OPINION: One of the most dangerous things we will ever do is drive

Summer is the time of year where people young and old jump in their cars, utes, vans and campervans to head home or visit somewhere new.

According to CEO of not-for-profit organisation Road Safety Education Limited Terry Birss, “getting behind the wheel of a car as a young driver or passenger is said to be among the most dangerous things a person will do in their entire life”.

In fact in the future people may look back and wonder why people, multiple times a day, accelerated towards each other inside solid objects, passing within inches of touching.

It may become seen as madness by future generations who may not have to risk their lives while on route to a holiday destination.

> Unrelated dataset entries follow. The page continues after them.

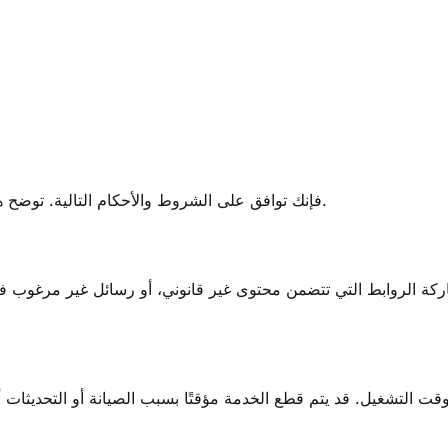
باستخدام lnk.ink، فإنك توافق على الشروط والأحكام التالية. توضح هذه الصفحة الاستخدام المقبول، والقيود، وحقوقنا.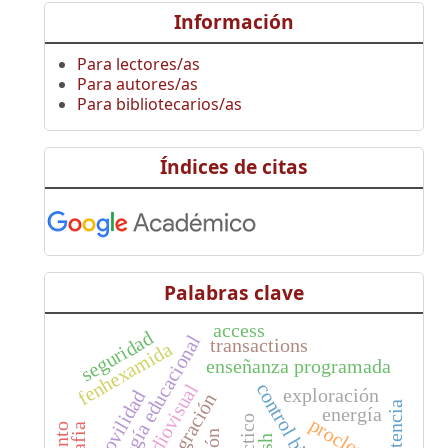
Información
Para lectores/as
Para autores/as
Para bibliotecarios/as
Índices de citas
Palabras clave
access
seguridad
tecnología educacional
transactions
fenhexamida
enseñanza programada
control biológico
exploración
movilidad
integración
energía
procloraz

The summer period sees people flock to our narrow roads, many of which are dirt that lead to the most scenic coastal hotspots.

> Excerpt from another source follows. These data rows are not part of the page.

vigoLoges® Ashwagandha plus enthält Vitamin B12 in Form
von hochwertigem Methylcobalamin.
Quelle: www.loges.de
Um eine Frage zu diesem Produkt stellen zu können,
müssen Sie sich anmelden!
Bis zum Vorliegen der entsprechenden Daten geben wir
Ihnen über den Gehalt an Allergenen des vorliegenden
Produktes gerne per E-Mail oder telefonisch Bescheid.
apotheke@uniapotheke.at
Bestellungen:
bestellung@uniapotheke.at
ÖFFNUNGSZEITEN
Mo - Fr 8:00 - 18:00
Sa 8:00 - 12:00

More and more vehicles are seen drifting to the right on our region’s winding passageways to serenity, despite developments in technology.

Perhaps students should be allowed to take safe driver courses while at school, rather than having to learn how to handle a car in the heat of the moment.

We all know that the younger you learn something the more skilled you become with age.

While we have become accustomed to judging each year by a road toll, in 2015 there were 1033 country drivers who received minor injuries, 2738 were moderately injured and 1425 received serious injuries.

According to the state government’s Centre for Road Safety, in country NSW 116 drivers and 51 passengers were killed in the same year.

Statistics closer to home show the Bega Valley sees more serious injuries occur to road users than minor injuries.

Since 2011 there have been 212 serious injuries caused on our roads, compared to 177 minor injuries.

In the same period 17 people were killed on Bega Valley roads.

The most common crash types in country NSW are caused by vehicles taking corners, with 616 last year alone.

One statistic that might surprise you is the most likely time to crash is between 2pm and 6pm in fine weather conditions.

Speed is often touted as the cause of most road deaths. Statistics show the most common time fatalities and serious injuries occur due to speeding is between 2pm and 3pm on a Saturday in March.